Work task: Every line containing "ring" should be identified and copied from the data below.

** Exercise materials follows **

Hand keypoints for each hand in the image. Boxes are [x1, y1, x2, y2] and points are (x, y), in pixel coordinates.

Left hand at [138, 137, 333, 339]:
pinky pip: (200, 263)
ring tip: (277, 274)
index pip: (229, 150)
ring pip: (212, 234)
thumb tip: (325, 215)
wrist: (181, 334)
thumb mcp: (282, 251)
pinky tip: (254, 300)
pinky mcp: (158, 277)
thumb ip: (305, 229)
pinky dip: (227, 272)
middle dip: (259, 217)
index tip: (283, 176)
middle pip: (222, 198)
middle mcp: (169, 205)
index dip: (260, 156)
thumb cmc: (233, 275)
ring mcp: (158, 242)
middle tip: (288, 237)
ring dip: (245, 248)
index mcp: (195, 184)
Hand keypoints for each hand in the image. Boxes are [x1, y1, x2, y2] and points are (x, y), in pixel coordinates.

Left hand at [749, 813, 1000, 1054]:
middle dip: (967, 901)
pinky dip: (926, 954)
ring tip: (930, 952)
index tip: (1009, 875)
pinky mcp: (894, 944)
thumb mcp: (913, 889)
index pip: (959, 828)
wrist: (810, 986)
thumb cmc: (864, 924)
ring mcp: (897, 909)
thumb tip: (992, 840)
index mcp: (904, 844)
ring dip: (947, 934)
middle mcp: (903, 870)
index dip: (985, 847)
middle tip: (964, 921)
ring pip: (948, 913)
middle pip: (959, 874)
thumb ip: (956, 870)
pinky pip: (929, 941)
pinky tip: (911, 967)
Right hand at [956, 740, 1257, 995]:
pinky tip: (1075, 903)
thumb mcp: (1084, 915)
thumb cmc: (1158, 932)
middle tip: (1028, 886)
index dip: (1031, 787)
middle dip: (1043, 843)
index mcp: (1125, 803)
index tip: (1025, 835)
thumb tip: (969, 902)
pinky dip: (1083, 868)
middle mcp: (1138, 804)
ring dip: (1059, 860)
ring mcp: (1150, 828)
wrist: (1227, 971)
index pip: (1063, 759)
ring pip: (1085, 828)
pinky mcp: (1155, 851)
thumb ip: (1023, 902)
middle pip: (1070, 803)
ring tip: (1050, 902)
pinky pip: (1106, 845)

** End of Exercise materials **

Response:
ring tip: (277, 274)
ring pip: (212, 234)
ring mcp: (158, 242)
ring dip: (245, 248)
ring tip: (930, 952)
ring mcp: (897, 909)
ring dip: (947, 934)
ring pip: (948, 913)
ring dip: (1059, 860)
ring mcp: (1150, 828)
ring pip: (1085, 828)
ring tip: (1050, 902)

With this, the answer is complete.